Attività richieste
1. Traduci in inglese questa frase del testo proposto: "Gli USA congelarono infatti miliardi di beni iraniani, tra cui molti depositi bancari e oro."
2. Rispondi alle domande seguenti usando il testo proposto.
(a) Quanti giorni durò il sequestro presso l'ambasciata americana?
(b) In che anno Bill Clinton emanò l'ordine che vietava il commercio di petrolio con l'Iran?
(c) Quale scopo avevano soprattutto le sanzioni delle Nazioni Unite e dell'UE?

Testo proposto
>>>

Iran: dopo 40 anni di sanzioni, il momento dell’ascesa?

Tra le infinite negoziazioni sul nucleare e un rafforzamento dell’asse Mosca-Teheran in seguito all’invasione dell’Ucraina, il 2022 sembra riportare l’Iran al centro della politica internazionale. Scalfita, rallentata, a tratti indebolita da decenni di sanzioni, la Repubblica Islamica sembra comunque avere un ruolo essenziale (per certi versi in ascesa) all’interno dello scacchiere geopolitico.

Decenni di sanzioni ai danni di Teheran

Le sanzioni

Da più di quarant’anni (dal 1979) l’Iran vede la sua economia indebolita e rallentata da pesanti sanzioni, prima solo statunitensi, poi anche perpetrate dalle Nazioni Unite e dall’UE. Con “sanzioni” si intende uno strumento di politica estera: si esercita pressione economica su un Paese che ha violato un obbligo o che ha avuto un comportamento ritenuto “scorretto”. Le prime sanzioni sono calate su Teheran dopo la crisi degli ostaggi presso l’ambasciata americana. Dopo 444 giorni di sequestro e in risposta alla decisione del 1951 di nazionalizzare la florida industria petrolifera iraniana (nonostante l’opposizione americana), le conseguenze imposte ai danni di Teheran furono pesanti. Gli USA congelarono infatti miliardi di beni iraniani, tra cui molti depositi bancari e oro.

Le sanzioni hanno continuato ad aumentare da parte degli Stati Uniti, portando a un embargo sulle armi e a uno petrolifero. È nel 1995 infatti che l’allora presidente americano Bill Clinton emanò un ordine che vietava di fatto il commercio di petrolio con l’Iran alle aziende di tutto il mondo, pena l’applicazione di sanzioni commerciali nei loro confronti. Nel 2006 e nel 2007 l’ONU e l’Unione Europea imposero degli embarghi sulle armi ai danni dell’Iran, aggiungendosi in tal modo alle pesanti sanzioni già messe in atto dagli Stati Uniti. Le sanzioni delle Nazioni Unite e dell’UE avevano soprattutto lo scopo di fermare il programma di arricchimento di uranio di Teheran.

<<<

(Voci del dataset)
>>>

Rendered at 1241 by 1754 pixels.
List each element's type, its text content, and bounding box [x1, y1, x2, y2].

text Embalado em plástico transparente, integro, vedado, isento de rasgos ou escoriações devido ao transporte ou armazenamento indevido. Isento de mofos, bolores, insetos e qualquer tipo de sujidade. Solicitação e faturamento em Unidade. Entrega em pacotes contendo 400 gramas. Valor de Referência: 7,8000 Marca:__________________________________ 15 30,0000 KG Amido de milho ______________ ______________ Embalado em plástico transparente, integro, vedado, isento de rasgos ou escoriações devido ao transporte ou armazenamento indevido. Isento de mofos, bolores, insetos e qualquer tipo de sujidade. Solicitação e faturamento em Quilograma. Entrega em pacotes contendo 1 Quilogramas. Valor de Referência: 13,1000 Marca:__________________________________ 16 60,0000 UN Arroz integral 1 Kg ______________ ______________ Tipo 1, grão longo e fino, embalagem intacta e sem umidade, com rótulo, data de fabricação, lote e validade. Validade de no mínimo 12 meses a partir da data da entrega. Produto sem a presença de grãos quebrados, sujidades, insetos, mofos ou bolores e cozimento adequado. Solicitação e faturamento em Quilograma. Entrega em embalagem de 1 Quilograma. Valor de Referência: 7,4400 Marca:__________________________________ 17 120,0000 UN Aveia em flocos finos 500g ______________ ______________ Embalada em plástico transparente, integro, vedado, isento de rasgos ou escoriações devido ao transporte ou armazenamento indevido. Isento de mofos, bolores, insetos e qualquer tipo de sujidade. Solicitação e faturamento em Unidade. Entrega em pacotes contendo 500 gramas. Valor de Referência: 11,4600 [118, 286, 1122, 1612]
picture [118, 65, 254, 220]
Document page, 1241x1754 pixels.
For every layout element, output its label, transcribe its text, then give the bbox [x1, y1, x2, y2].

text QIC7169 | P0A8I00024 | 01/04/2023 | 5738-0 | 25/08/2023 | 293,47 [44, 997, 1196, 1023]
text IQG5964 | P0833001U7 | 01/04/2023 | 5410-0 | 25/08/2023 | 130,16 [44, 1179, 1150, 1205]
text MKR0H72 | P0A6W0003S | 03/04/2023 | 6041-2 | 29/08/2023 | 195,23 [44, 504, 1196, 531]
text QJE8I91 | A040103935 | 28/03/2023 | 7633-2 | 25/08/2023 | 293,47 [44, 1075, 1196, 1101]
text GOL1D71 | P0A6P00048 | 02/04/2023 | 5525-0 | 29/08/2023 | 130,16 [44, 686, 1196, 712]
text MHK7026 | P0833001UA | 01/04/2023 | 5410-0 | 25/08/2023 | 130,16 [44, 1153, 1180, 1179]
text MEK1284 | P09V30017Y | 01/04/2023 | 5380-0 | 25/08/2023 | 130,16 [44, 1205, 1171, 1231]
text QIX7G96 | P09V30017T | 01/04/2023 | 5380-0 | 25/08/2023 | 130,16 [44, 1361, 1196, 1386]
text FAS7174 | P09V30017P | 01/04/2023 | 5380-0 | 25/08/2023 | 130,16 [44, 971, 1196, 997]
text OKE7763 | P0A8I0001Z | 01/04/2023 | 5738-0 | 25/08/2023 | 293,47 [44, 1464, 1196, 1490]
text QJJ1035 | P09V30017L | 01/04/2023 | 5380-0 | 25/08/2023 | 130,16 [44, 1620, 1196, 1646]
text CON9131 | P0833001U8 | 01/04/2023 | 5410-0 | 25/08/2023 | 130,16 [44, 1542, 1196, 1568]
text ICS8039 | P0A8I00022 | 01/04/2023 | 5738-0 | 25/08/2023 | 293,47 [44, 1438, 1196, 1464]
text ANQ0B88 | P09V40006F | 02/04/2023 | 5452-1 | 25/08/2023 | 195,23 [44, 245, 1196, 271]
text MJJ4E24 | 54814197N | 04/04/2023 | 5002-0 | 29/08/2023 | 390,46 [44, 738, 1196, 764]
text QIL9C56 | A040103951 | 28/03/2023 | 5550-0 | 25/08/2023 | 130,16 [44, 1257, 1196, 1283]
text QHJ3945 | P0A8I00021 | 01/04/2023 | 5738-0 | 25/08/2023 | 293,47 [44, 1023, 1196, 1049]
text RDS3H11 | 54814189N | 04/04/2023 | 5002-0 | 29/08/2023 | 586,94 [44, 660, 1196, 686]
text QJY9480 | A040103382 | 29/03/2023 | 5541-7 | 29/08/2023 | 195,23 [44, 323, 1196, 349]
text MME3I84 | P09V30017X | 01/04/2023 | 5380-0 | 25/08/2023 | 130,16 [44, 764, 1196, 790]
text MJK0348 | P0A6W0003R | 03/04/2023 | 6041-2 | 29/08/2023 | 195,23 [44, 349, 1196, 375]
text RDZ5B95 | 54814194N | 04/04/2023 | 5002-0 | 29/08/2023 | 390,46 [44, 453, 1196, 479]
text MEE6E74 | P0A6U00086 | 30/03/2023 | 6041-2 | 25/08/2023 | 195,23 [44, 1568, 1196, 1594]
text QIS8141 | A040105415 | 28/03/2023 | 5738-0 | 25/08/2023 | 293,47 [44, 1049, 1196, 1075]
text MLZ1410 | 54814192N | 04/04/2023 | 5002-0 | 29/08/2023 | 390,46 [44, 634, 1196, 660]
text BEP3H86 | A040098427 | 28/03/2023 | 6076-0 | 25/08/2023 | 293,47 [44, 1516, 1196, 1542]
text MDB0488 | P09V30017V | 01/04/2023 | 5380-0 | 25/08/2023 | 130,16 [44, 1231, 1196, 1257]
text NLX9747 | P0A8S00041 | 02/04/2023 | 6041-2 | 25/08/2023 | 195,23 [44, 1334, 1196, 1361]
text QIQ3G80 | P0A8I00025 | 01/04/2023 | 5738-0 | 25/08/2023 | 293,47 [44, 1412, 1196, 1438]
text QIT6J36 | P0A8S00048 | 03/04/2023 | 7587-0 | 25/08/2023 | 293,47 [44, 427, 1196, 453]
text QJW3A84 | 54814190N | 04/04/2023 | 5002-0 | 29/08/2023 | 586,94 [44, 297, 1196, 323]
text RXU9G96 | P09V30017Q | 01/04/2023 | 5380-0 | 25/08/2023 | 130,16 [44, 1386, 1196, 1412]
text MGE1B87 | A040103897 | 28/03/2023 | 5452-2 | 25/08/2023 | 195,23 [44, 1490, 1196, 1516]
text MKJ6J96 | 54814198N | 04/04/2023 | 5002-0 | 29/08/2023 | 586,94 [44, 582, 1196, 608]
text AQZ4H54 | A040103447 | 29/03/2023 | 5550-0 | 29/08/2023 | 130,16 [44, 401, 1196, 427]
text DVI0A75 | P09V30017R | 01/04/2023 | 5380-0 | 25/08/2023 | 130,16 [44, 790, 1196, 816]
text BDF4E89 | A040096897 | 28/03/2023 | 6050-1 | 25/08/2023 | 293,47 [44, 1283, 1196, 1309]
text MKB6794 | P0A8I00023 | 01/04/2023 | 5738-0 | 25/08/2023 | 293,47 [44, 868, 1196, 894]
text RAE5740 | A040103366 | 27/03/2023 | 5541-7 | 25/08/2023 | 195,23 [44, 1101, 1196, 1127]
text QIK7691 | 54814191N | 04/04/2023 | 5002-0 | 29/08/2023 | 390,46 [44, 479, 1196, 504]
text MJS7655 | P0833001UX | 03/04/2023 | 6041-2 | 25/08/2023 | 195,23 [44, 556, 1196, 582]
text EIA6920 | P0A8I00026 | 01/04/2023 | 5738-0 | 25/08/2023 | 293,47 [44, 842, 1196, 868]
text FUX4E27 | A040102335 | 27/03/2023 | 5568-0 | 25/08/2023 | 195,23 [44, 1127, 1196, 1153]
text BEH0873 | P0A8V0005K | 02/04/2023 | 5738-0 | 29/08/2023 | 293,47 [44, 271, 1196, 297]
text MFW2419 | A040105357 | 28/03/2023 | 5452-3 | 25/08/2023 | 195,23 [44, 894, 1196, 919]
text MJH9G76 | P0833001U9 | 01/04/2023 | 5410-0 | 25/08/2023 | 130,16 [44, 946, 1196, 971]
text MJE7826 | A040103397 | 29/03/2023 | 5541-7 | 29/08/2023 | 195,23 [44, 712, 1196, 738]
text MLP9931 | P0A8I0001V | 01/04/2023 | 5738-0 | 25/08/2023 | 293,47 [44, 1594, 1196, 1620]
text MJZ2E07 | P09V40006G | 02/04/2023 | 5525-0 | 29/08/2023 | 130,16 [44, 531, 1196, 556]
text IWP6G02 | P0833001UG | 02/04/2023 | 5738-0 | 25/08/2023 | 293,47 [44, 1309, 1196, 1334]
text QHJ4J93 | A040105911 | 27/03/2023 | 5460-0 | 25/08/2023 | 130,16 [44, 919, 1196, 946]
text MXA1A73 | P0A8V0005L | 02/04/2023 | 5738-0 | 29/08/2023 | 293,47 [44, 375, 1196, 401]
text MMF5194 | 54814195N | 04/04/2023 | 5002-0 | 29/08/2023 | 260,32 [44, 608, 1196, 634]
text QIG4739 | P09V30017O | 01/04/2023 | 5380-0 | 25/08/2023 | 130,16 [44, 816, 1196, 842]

<<<

Risposte corrette
1. In fact, the US froze billions in Iranian assets, including many bank deposits and gold.

2.
(a) 444 giorni.
(b) Nel 1995.
(c) Fermare il programma di arricchimento di uranio di Teheran.